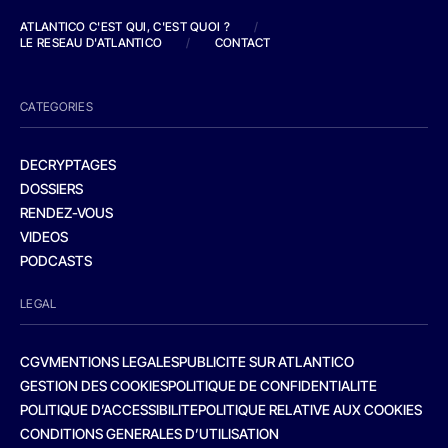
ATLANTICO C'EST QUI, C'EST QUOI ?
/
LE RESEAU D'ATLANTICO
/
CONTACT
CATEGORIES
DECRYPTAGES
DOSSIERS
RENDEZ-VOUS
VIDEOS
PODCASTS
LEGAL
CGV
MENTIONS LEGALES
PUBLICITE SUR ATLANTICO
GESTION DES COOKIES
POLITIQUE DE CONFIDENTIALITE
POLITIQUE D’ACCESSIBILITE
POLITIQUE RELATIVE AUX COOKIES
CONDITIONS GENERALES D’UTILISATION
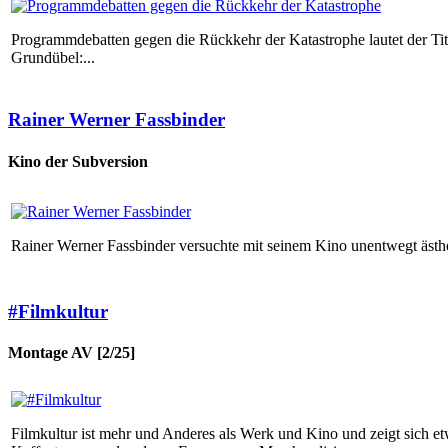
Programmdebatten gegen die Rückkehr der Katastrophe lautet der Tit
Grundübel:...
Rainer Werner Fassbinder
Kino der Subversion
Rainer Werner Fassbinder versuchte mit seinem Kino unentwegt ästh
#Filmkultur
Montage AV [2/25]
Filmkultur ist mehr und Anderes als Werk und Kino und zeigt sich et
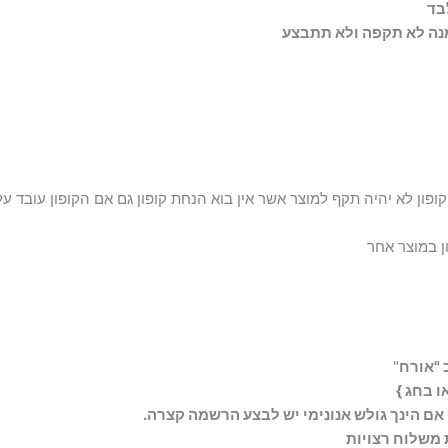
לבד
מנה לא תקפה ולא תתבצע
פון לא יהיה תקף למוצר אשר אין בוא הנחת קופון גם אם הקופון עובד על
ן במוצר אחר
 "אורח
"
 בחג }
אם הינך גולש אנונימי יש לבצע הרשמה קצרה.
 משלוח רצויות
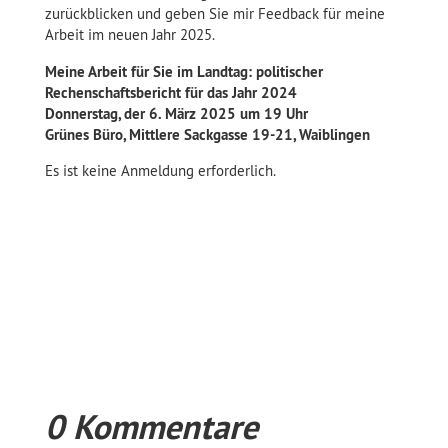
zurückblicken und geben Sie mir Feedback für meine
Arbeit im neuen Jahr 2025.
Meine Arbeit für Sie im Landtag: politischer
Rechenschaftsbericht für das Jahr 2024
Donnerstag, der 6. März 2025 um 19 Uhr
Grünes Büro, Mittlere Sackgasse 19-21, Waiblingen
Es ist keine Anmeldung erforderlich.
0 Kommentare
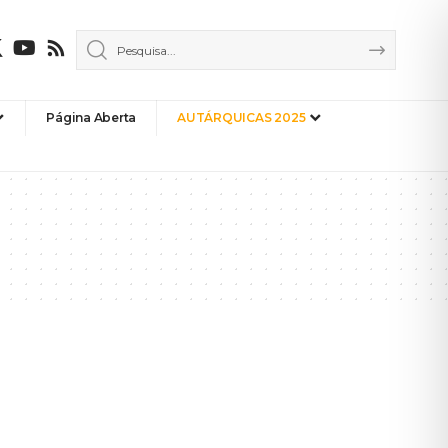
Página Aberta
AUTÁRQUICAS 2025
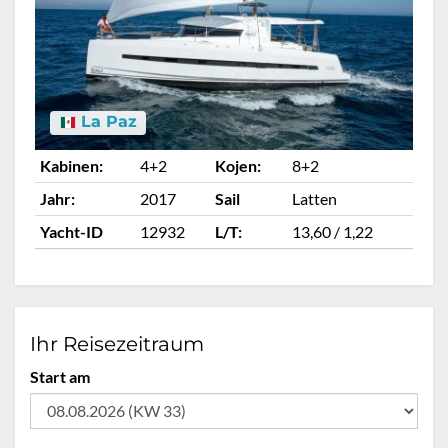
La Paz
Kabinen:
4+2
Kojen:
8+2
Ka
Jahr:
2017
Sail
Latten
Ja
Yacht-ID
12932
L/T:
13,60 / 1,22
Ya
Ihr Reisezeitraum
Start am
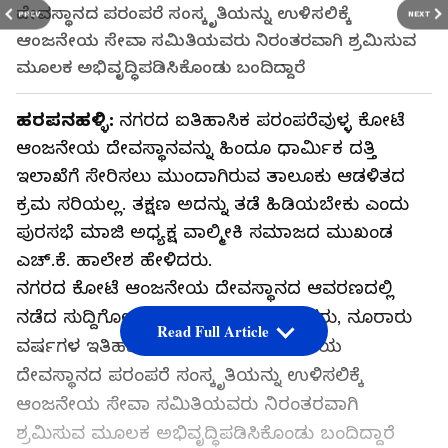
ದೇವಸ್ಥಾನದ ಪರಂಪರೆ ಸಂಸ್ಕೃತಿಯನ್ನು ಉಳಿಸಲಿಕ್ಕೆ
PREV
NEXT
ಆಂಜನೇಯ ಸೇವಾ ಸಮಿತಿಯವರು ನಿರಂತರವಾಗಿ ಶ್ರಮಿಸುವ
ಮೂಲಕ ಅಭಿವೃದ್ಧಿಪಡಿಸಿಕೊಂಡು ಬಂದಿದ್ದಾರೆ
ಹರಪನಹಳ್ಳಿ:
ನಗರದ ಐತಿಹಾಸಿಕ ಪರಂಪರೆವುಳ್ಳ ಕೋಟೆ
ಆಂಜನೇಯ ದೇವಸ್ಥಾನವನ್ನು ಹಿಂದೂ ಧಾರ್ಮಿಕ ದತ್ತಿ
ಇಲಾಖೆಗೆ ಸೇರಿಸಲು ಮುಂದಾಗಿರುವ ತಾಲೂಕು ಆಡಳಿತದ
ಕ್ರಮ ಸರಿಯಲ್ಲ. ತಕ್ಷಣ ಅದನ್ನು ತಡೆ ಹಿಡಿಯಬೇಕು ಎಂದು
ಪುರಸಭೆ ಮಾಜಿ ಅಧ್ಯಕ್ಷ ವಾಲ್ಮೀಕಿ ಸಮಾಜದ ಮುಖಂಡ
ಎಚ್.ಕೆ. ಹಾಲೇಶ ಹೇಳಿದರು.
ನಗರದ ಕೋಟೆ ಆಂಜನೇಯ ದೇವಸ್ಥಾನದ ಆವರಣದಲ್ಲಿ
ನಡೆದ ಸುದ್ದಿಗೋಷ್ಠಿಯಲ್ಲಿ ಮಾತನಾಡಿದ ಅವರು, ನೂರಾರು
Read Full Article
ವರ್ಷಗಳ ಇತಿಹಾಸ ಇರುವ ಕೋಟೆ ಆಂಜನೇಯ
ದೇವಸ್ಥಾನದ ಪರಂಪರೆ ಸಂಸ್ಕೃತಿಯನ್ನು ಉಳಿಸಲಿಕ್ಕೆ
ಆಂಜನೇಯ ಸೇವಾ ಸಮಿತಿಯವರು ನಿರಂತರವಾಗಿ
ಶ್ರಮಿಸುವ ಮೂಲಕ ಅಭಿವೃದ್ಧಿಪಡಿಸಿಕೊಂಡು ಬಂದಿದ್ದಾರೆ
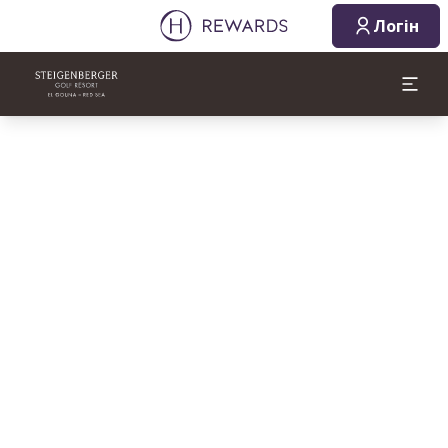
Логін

Your instructions: Give the number of lines in the data above that contain the word "Kino", with no accompanying text.

Answer box: 3